#### [Directions]
Please write out every row below again, character for character and unchanged.

>> Start Task material

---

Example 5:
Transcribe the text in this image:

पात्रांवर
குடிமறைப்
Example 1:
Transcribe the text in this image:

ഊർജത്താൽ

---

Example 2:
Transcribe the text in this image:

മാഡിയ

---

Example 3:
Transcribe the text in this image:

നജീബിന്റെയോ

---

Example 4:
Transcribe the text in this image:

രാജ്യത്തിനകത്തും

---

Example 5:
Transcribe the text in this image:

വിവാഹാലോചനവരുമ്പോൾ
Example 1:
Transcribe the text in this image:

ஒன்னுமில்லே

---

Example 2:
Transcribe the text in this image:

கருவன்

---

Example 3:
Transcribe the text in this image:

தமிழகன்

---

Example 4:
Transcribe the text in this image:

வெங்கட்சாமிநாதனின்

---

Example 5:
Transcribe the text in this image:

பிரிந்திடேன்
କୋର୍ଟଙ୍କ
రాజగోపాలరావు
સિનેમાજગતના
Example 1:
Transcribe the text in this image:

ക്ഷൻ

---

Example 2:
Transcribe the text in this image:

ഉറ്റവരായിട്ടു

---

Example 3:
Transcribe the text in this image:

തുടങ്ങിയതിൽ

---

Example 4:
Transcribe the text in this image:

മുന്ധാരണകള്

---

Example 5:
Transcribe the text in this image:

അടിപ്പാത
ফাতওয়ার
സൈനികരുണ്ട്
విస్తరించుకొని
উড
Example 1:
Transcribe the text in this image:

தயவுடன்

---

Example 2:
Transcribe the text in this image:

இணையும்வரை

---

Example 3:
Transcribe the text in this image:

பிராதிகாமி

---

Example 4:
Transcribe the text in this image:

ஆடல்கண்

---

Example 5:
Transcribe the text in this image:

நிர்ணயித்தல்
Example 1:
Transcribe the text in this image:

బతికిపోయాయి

>> End Task material

#### [The result]
---

Example 5:
Transcribe the text in this image:

पात्रांवर
குடிமறைப்
Example 1:
Transcribe the text in this image:

ഊർജത്താൽ

---

Example 2:
Transcribe the text in this image:

മാഡിയ

---

Example 3:
Transcribe the text in this image:

നജീബിന്റെയോ

---

Example 4:
Transcribe the text in this image:

രാജ്യത്തിനകത്തും

---

Example 5:
Transcribe the text in this image:

വിവാഹാലോചനവരുമ്പോൾ
Example 1:
Transcribe the text in this image:

ஒன்னுமில்லே

---

Example 2:
Transcribe the text in this image:

கருவன்

---

Example 3:
Transcribe the text in this image:

தமிழகன்

---

Example 4:
Transcribe the text in this image:

வெங்கட்சாமிநாதனின்

---

Example 5:
Transcribe the text in this image:

பிரிந்திடேன்
କୋର୍ଟଙ୍କ
రాజగోపాలరావు
સિનેમાજગતના
Example 1:
Transcribe the text in this image:

ക്ഷൻ

---

Example 2:
Transcribe the text in this image:

ഉറ്റവരായിട്ടു

---

Example 3:
Transcribe the text in this image:

തുടങ്ങിയതിൽ

---

Example 4:
Transcribe the text in this image:

മുന്ധാരണകള്

---

Example 5:
Transcribe the text in this image:

അടിപ്പാത
ফাতওয়ার
സൈനികരുണ്ട്
విస్తరించుకొని
উড
Example 1:
Transcribe the text in this image:

தயவுடன்

---

Example 2:
Transcribe the text in this image:

இணையும்வரை

---

Example 3:
Transcribe the text in this image:

பிராதிகாமி

---

Example 4:
Transcribe the text in this image:

ஆடல்கண்

---

Example 5:
Transcribe the text in this image:

நிர்ணயித்தல்
Example 1:
Transcribe the text in this image:

బతికిపోయాయి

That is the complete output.